Intensification des affrontements
L’appui, à peine camouflé, apporté par la Russie aux insurgés ukrainiens maintient un climat détestable dans les relations UE – Russie qui rappelle la guerre froide. Les responsabilités de l’Ouest - incapacité d’organiser un partenariat stratégique avec la Russie - ne sauraient justifier la politique de Poutine dont l’un des aspects les plus condamnables est sans doute la propagande haineuse et mensongère développée en Russie. La renonciation des Européens à financer et à intégrer leur défense les condamne à un rôle d’observateurs aussi inquiets des hésitations d’Obama qu’ils l’avaient été de l’activisme brouillon de Bush. Saluons cependant l’imposition de sanctions adoptées à l’unanimité.
L’implantation en Syrie et en Irak d’une organisation fanatique se réclamant de l’islam sunnite et se prétendant un Etat a suscité la formation d’une coalition où la coexistence des chiites et des sunnites ne va pas de soi. Les Occidentaux se limitent à fournir armes et appui aérien à des combattants kurdes et à une armée irakienne composite. Il est dommage que l’accord avec l’Iran sur le nucléaire, une fois de plus reporté, n’ait pas permis d’élargir la coalition anti-terroriste.

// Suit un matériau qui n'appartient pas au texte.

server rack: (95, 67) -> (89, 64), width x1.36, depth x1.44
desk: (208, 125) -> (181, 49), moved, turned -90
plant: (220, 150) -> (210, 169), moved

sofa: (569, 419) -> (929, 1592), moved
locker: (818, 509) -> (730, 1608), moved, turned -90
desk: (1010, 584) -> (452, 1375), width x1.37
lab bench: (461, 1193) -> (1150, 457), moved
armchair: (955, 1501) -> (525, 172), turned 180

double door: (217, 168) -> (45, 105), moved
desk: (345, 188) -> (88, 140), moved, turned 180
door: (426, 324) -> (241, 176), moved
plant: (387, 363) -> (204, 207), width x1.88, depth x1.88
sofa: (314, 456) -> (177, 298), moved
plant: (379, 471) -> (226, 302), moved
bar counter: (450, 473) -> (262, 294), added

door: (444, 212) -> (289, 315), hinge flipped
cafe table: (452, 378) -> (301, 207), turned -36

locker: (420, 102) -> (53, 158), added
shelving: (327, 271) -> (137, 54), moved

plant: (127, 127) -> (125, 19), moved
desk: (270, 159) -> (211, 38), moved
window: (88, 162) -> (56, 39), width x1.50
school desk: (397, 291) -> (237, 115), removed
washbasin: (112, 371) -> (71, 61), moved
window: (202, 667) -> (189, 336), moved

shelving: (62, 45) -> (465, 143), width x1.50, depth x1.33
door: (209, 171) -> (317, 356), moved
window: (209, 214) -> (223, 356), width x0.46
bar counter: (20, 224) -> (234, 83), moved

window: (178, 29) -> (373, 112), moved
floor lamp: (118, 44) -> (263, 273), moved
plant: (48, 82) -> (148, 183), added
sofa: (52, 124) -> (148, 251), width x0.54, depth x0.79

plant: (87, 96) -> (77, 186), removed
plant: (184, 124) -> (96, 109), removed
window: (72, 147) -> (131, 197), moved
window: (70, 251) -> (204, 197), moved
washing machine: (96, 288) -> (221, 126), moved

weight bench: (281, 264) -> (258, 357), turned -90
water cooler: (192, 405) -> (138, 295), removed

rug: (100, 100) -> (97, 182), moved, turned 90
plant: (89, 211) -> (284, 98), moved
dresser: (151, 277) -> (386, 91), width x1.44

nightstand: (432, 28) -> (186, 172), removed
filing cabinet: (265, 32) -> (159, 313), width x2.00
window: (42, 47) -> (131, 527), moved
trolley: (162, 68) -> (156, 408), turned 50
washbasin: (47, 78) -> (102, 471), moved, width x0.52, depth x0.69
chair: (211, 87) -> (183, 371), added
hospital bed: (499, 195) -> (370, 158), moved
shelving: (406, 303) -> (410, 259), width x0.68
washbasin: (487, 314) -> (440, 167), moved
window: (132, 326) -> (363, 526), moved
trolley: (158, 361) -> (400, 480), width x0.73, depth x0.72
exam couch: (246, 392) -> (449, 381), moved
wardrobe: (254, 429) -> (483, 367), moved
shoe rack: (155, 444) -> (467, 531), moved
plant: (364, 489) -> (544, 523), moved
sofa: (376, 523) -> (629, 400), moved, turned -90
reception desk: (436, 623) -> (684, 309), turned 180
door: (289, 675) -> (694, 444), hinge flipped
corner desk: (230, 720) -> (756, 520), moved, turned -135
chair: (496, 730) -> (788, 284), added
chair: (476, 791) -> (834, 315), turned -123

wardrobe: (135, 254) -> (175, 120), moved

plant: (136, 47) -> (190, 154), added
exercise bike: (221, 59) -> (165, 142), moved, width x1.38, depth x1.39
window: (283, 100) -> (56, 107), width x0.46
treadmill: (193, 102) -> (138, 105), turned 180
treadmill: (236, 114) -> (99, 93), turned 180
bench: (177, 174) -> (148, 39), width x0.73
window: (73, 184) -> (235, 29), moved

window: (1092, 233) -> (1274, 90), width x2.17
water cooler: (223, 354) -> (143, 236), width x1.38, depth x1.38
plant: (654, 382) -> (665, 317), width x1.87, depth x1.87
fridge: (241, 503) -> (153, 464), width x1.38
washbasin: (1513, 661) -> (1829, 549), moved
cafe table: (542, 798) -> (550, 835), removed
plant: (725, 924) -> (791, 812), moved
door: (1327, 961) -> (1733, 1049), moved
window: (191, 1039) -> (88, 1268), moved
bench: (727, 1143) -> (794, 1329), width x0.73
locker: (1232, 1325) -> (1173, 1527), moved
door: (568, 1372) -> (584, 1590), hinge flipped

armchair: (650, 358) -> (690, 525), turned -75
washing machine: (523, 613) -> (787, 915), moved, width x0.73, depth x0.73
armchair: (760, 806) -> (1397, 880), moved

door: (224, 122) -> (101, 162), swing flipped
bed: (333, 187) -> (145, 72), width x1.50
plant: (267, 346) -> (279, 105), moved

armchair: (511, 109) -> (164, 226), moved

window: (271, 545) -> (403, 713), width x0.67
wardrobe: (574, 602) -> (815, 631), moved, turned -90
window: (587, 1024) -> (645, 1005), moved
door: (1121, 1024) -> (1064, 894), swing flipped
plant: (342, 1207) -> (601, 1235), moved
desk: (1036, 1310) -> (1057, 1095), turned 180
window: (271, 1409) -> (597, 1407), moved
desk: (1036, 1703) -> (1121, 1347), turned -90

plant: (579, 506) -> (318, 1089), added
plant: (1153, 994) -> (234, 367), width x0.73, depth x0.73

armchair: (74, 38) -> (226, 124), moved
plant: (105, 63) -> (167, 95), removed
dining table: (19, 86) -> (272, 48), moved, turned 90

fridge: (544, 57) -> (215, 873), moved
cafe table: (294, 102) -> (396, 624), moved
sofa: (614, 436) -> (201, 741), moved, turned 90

La situation d’anarchie qui perdure en Libye est une autre source de désordre au voisinage de l’Europe. Elle contribue, par le trafic des armes provenant des arsenaux de Kadhafi à répandre l’insécurité dans la zone et à multiplier le nombre des candidats à la migration venus d’Afrique. En l’absence d’une politique de sécurité commune, la France supporte avec un appui limité de ses partenaires la tâche redoutable et coûteuse de rétablir et de maintenir l’ordre dans la zone  sahélienne.
Le pape François à Strasbourg
Renouvelant le geste de Jean-Paul II le pape s’est adressé le 25 novembre à Strasbourg successivement au Parlement européen et au Conseil de l’Europe. Tout en rendant hommage aux idéaux des pères fondateurs, il a dressé un tableau sévère de l’état d’un continent refermé sur lui-même, donnant une impression de fatigue et de vieillissement. La leçon a été bien accueillie. Souhaitons que l’appel à une Europe « féconde et vivante » soit partout entendu.